(Collected data entries)
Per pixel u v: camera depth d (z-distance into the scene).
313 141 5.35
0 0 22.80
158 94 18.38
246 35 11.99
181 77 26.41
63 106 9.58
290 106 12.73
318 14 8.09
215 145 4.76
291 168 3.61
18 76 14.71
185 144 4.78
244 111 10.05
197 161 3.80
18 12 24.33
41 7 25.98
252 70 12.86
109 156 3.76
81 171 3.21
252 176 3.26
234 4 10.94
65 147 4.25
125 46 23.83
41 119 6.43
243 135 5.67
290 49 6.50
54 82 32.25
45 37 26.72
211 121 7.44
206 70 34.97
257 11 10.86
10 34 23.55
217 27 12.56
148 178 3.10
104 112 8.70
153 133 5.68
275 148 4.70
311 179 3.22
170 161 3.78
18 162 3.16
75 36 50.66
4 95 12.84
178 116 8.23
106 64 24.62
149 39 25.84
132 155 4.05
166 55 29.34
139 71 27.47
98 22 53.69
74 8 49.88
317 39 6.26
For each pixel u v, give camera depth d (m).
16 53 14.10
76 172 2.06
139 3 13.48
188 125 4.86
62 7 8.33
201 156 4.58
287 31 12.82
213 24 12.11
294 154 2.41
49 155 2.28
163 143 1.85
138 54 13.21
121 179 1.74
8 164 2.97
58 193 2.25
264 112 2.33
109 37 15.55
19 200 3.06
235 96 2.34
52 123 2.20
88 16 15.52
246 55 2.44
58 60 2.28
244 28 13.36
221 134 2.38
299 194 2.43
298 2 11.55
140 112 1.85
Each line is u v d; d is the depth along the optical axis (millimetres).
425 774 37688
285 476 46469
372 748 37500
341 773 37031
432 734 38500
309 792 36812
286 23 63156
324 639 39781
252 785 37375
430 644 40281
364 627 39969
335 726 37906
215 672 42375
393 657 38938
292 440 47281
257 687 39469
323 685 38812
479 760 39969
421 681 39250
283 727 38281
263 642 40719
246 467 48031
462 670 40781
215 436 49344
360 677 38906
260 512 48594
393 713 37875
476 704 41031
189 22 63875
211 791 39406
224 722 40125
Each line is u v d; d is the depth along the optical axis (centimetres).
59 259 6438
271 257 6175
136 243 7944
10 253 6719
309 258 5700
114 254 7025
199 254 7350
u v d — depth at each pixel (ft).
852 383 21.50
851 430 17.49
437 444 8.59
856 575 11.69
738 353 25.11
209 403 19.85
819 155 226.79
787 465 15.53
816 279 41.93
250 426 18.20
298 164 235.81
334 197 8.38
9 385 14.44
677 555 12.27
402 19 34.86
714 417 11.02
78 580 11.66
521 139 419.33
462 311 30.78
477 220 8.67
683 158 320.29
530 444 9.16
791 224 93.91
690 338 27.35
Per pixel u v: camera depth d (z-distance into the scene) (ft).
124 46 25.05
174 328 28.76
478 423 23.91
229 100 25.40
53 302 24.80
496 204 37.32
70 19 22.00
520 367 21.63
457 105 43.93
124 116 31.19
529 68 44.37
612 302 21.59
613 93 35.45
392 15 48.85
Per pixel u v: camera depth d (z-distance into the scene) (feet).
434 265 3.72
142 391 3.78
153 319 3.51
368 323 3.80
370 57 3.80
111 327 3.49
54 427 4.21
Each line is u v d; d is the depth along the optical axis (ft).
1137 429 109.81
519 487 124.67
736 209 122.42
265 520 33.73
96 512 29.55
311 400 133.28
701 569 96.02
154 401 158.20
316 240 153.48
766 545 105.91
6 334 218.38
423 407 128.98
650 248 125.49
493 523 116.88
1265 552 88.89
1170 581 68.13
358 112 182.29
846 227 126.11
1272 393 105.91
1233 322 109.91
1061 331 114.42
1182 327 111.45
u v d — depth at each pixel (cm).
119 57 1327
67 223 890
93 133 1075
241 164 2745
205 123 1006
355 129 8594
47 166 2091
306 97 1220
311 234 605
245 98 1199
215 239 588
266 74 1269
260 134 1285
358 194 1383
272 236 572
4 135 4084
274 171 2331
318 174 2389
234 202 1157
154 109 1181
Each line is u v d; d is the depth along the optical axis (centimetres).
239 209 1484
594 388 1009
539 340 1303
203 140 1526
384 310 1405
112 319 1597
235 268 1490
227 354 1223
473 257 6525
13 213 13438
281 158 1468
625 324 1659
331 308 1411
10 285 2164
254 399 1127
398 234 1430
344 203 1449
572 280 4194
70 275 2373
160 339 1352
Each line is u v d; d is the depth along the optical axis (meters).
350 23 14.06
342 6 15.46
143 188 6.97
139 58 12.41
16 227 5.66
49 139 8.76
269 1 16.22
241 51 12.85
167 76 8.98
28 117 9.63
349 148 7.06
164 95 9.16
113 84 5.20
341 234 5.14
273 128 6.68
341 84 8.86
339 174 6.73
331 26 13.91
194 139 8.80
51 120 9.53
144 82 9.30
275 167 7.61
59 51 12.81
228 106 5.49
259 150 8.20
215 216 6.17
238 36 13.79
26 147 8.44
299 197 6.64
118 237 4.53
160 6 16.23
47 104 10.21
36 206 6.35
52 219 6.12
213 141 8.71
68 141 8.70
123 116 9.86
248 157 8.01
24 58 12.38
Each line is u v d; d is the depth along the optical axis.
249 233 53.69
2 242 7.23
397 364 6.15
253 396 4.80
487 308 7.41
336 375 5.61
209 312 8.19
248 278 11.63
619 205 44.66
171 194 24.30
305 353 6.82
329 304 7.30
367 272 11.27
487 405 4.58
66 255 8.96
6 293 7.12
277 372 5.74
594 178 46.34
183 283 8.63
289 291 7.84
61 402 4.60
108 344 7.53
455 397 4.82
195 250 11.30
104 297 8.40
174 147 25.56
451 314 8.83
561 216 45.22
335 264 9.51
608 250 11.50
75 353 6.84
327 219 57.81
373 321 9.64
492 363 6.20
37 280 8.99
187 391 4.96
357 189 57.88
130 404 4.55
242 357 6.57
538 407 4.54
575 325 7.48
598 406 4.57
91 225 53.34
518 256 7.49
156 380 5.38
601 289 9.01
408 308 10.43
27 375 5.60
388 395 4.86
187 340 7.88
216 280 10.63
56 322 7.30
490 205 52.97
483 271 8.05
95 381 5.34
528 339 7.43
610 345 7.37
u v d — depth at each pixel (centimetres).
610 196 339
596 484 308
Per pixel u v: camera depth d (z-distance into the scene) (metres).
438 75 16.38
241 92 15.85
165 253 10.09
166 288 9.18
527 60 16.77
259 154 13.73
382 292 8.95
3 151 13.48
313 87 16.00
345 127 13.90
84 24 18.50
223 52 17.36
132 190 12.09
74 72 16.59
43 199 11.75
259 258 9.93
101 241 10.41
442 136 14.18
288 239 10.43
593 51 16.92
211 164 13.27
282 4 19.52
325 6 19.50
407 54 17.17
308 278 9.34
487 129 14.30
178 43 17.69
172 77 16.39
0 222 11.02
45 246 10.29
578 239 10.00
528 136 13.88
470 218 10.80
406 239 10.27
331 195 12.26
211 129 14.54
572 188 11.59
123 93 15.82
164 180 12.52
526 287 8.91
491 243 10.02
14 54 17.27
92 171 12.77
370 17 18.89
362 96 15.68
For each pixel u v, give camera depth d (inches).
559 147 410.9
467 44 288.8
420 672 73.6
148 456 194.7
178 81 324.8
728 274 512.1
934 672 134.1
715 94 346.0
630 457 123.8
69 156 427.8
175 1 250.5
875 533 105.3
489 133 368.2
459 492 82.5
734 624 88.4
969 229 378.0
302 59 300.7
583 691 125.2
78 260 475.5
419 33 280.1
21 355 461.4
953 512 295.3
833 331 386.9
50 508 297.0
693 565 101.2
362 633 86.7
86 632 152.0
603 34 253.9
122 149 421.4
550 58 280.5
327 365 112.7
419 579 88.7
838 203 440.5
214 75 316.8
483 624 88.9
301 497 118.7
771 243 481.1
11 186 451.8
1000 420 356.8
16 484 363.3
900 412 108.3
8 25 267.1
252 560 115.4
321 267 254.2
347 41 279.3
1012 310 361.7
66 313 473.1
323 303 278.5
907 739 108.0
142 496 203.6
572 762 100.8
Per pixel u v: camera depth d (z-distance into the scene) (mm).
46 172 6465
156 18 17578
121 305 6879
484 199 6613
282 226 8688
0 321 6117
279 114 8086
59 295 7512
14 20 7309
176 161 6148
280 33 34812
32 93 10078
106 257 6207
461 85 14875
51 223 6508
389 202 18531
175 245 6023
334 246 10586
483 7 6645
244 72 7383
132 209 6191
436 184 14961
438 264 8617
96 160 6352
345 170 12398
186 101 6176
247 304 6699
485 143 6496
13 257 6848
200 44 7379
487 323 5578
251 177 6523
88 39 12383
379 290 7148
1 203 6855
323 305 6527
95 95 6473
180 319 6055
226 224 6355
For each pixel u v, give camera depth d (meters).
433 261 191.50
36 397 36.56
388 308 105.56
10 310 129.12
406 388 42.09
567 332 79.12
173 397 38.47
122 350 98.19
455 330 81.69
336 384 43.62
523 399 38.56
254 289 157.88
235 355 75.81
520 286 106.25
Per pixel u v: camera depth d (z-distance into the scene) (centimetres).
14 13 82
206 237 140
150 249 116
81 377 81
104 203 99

Exercise details: Out of the data above, transcribe exactly and only the lines starting with the line that has "213 24 12.11" and going on through the line that has "286 23 63156", both included.

Solution to the problem:
213 24 12.11
294 154 2.41
49 155 2.28
163 143 1.85
138 54 13.21
121 179 1.74
8 164 2.97
58 193 2.25
264 112 2.33
109 37 15.55
19 200 3.06
235 96 2.34
52 123 2.20
88 16 15.52
246 55 2.44
58 60 2.28
244 28 13.36
221 134 2.38
299 194 2.43
298 2 11.55
140 112 1.85
Each line is u v d; d is the depth along the optical axis (millimetres).
425 774 37688
285 476 46469
372 748 37500
341 773 37031
432 734 38500
309 792 36812
286 23 63156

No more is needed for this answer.